Sans le mouvement des Gilets jaunes, pas sûr que ces deux-là se seraient un jour parlé. Neuf mois après une première entrevue à Bourges en janvier, lors de l'acte 9, le manifestant breton Maxime Nicolle et la journaliste et essayiste de gauche radicale Aude Lancelin ont annoncé, ces derniers jours, leur collaboration professionnelle.
La seconde, partie au printemps avec fracas de la web-télé « Le Média », a choisi d'intégrer le premier à son nouveau projet, intitulé « QG » pour « Quartier Général ». Un recrutement qui suscite moqueries et circonspection sur les réseaux sociaux. Il faut dire que « Fly Rider », devenu une figure de la fronde pour ses diatribes antisystème et anti-médias via Facebook Live, est aussi régulièrement taxé de complotisme et/ou de fake news.

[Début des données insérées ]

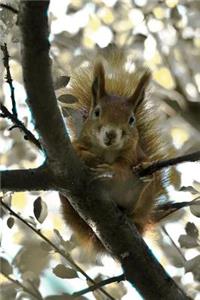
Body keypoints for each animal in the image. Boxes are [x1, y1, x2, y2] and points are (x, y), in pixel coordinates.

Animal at [57, 44, 178, 254]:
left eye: (131, 119)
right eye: (97, 112)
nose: (111, 134)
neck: (106, 150)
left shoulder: (132, 154)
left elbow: (123, 169)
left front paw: (110, 169)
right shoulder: (79, 142)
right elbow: (78, 149)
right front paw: (89, 157)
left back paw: (140, 185)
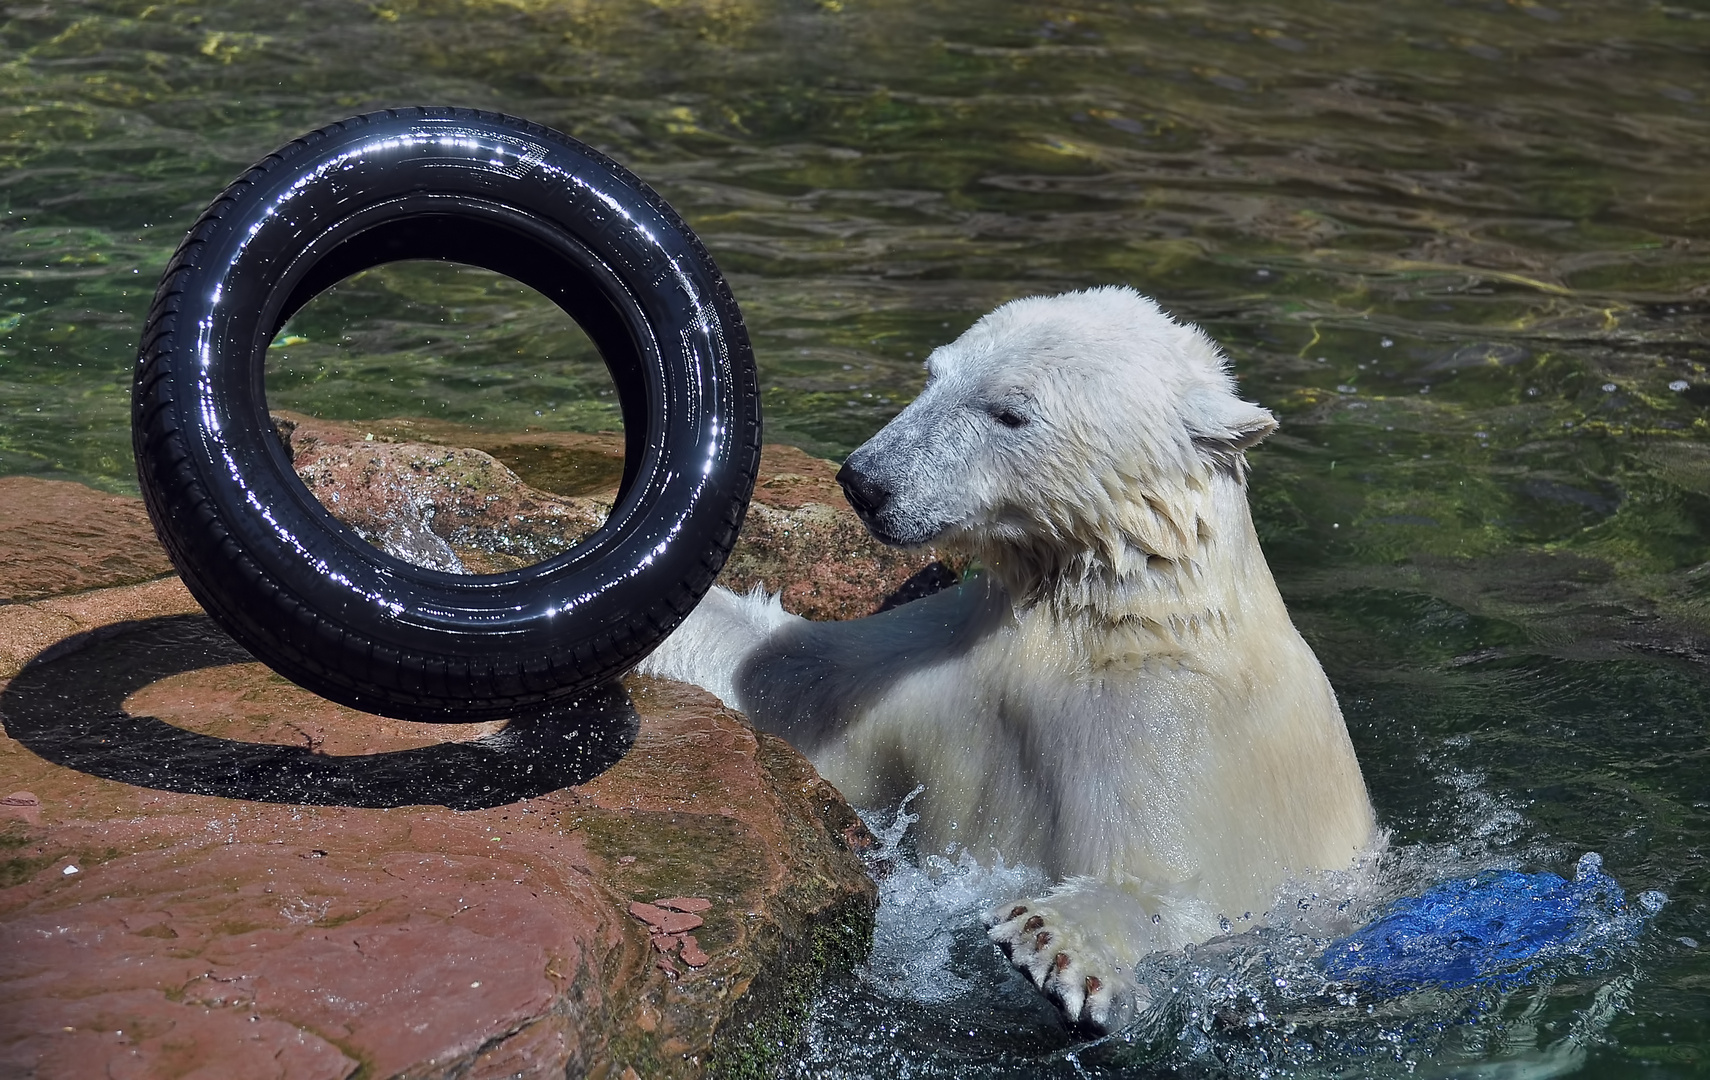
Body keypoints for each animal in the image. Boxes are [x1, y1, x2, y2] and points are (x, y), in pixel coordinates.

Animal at [642, 285, 1374, 1032]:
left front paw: (1055, 940)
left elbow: (1197, 899)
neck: (1106, 615)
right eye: (935, 374)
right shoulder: (940, 656)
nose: (865, 483)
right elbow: (793, 683)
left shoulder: (1180, 725)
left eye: (1010, 411)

Enquêter sur le système « Macron 1er »:
Mais en quoi consistera concrètement le travail salarié de Maxime Nicolle? Contacté par le Parisien, l'ancien intérimaire indique qu'il effectuera à partir de la fin septembre des « reportages sur le terrain » et des « enquêtes ». « Je vais suivre le mouvement social auquel j'appartiens, les Gilets jaunes, mais aussi les dossiers de corruption d'Etat, de détournement de fonds publics, ou encore d'oubli de déclaration fiscale comme pour Nicole Belloubet ». Bref, tous les dossiers que les « médias mainstream » occultent, selon lui, pour ne pas gêner « Macron 1er ».

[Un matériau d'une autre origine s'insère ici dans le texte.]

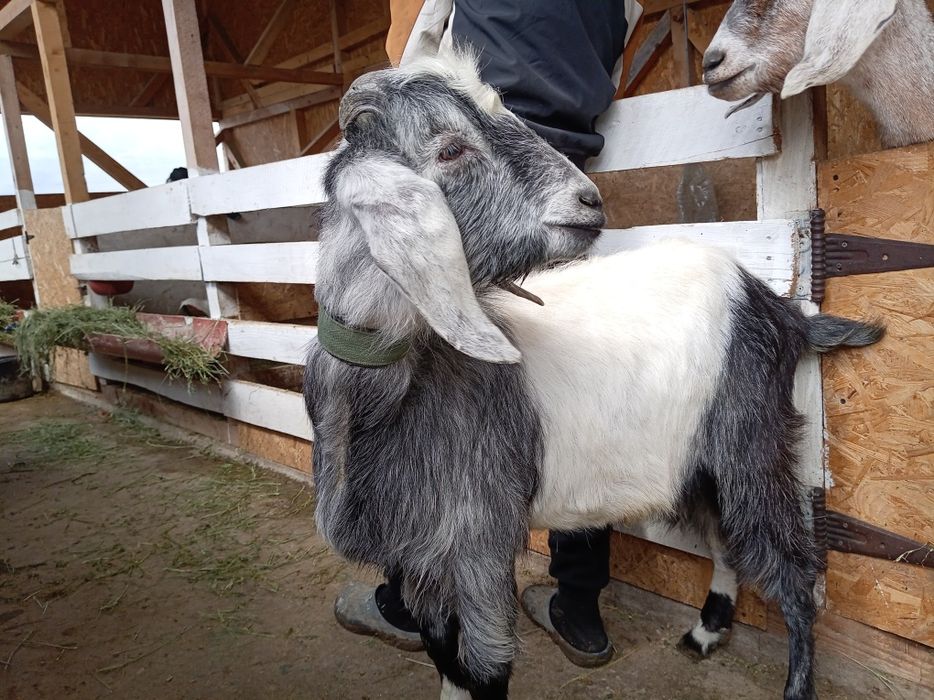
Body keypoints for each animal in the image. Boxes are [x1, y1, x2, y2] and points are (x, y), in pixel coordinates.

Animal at [303, 53, 883, 700]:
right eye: (450, 150)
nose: (587, 200)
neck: (399, 391)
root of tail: (779, 307)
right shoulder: (420, 554)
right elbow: (445, 659)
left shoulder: (478, 541)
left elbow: (482, 668)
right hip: (699, 459)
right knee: (724, 538)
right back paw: (706, 631)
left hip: (752, 444)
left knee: (794, 573)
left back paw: (792, 679)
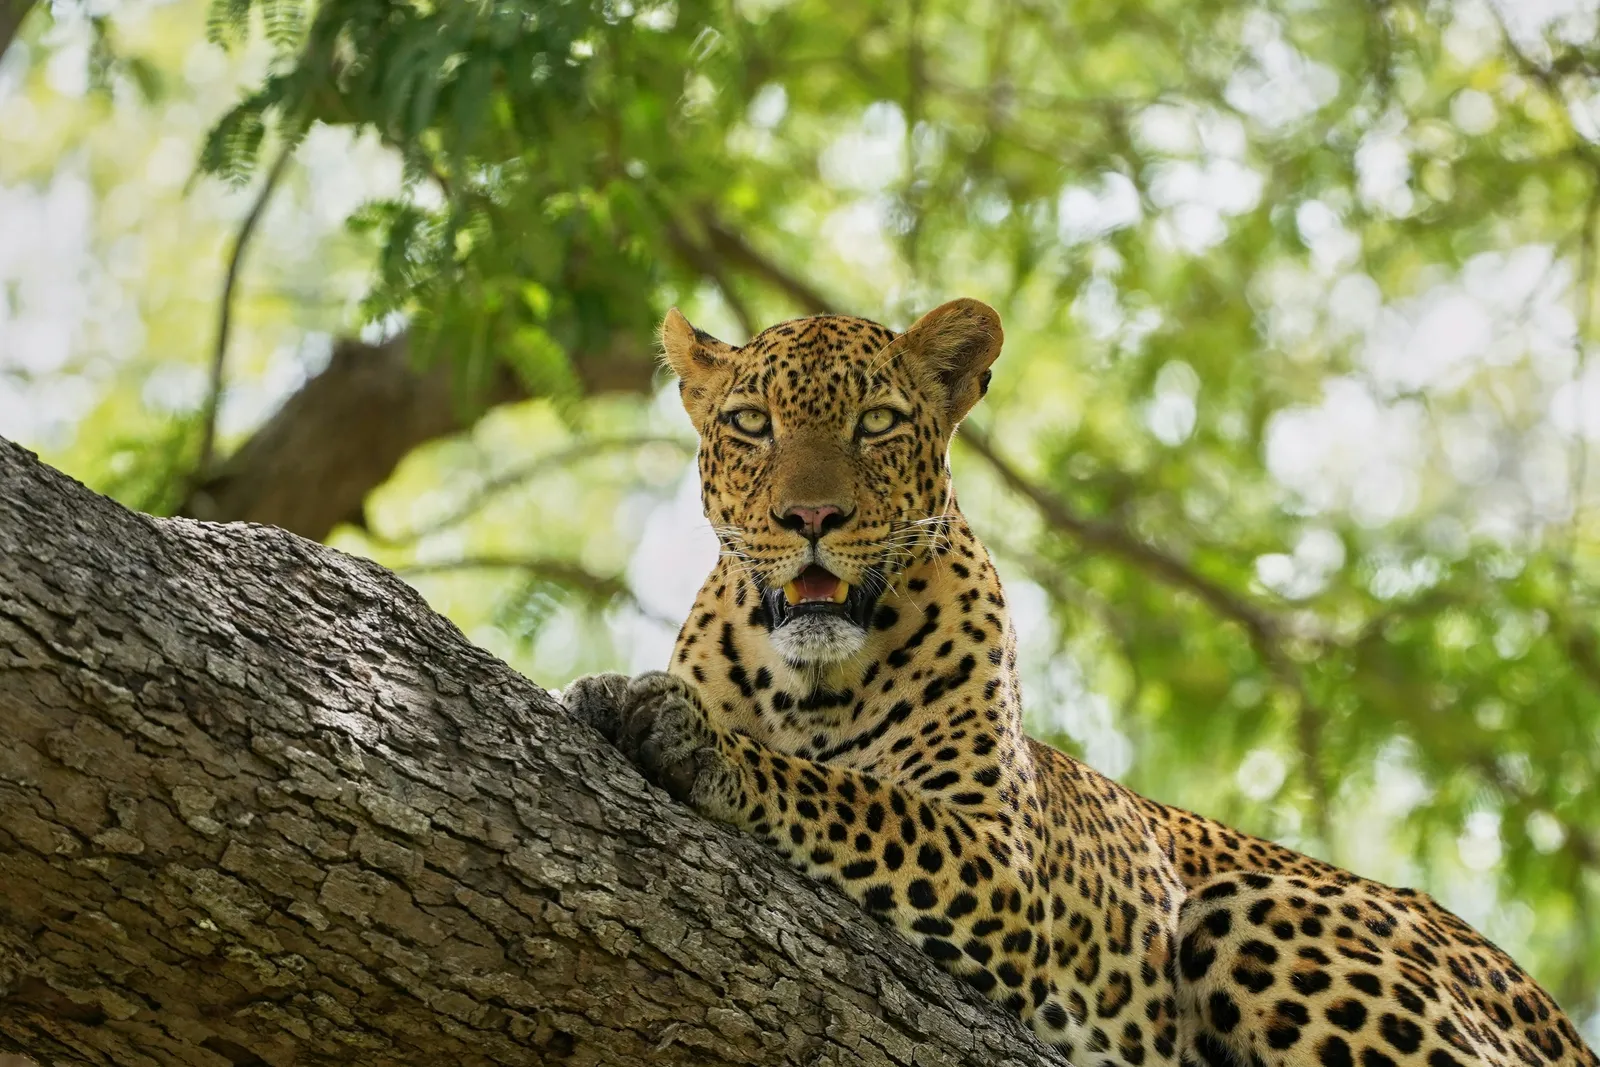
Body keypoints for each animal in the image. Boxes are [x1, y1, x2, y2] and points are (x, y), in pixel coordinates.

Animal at [562, 299, 1598, 1067]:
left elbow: (845, 793)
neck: (805, 680)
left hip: (1257, 906)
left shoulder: (997, 857)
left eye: (878, 422)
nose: (811, 515)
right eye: (750, 424)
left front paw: (689, 732)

Également sollicitée par notre journal, Aude Lancelin n'utilise pas le terme de « journaliste ». Elle s'en tient à celui de « chroniqueur ». Et cela « pour l'émission "Quartier jaune" chargée de rendre compte de la lutte engagée depuis le 17 novembre 2018 ». L'avocat David Libeskind, en première ligne pour la défense des Gilets jaunes dans le cadre de soupçons de violences policières, interviendra lui aussi à ce titre. « L'un étant avocat, l'autre sortant du chômage, leurs contrats de travail seront évidemment différents », précise la rédactrice en chef de QG. Aucune information ne nous a en revanche été donnée sur la durée de la collaboration de Maxime Nicolle, seulement qu'elle serait « rémunérée au smic ».
Il compte demander une carte de presse:
Maintenant, une question reste en suspens. Le Gilet jaune pourra-t-il prétendre à la carte de presse, comme il l'a affirmé dimanche dans une vidéo? Pour rappel, ce sésame n'est en rien obligatoire pour exercer la profession de journaliste mais il s'avère très utile en reportage pour les accréditations.
Théoriquement, rien ne semble pouvoir l'empêcher d'en bénéficier. Contrairement au cas récemment médiatisé du journaliste et photographe militant Gaspard Glanz, qui n'est pas éligible en raison de son statut d'auteur, Maxime Nicolle semble répondre aux exigences. Au moins 50 % de ses revenus annuels devraient provenir de sa nouvelle activité. Sauf accident, le « néo-chroniqueur » devrait aussi pouvoir attester d'une production régulière pendant au moins trois mois. Quant à son casier judiciaire, il assure qu'il est vierge.
À ce stade, la Commission de la carte d'identité des journalistes professionnel (CCIJP) refuse évidemment de se prononcer. Si elle explique ne pas être une commission de déontologie, elle ajoute tout de même avoir les moyens de vérifier les activités de journaliste en plus des pièces fournies par le candidat.
« Quand on voit que Pascal Praud a le droit de s'exprimer… »:
En tout cas, la CCIJP est la seule instance à trancher dans ce dossier. Elle n'a pas besoin de l'assentiment de la Commission paritaire des publications et des agences de presse (CPPAP). Celle-ci délivre des certifications bien utiles pour fluidifier les procédures mais en rien indispensables.
À l'heure actuelle, le site nouveau d'Aude Lancelin n'apparaît pas dans la liste des services en ligne reconnus publiée par la CPPAP lors de sa mise à jour de juillet.
À quelques jours du début de sa nouvelle vie à Paris, auprès d'une équipe de journalistes détenant déjà cette carte de presse, le natif des Côtes-d'Armor n'en reste pas moins confiant. « Des gens sont très contents que le paysage médiatique change. Quand on voit qu'un mec comme Pascal Praud ( animateur sur CNews NDLR), qui est pseudo-journaliste, a le droit de s'exprimer dans l'espace public… ».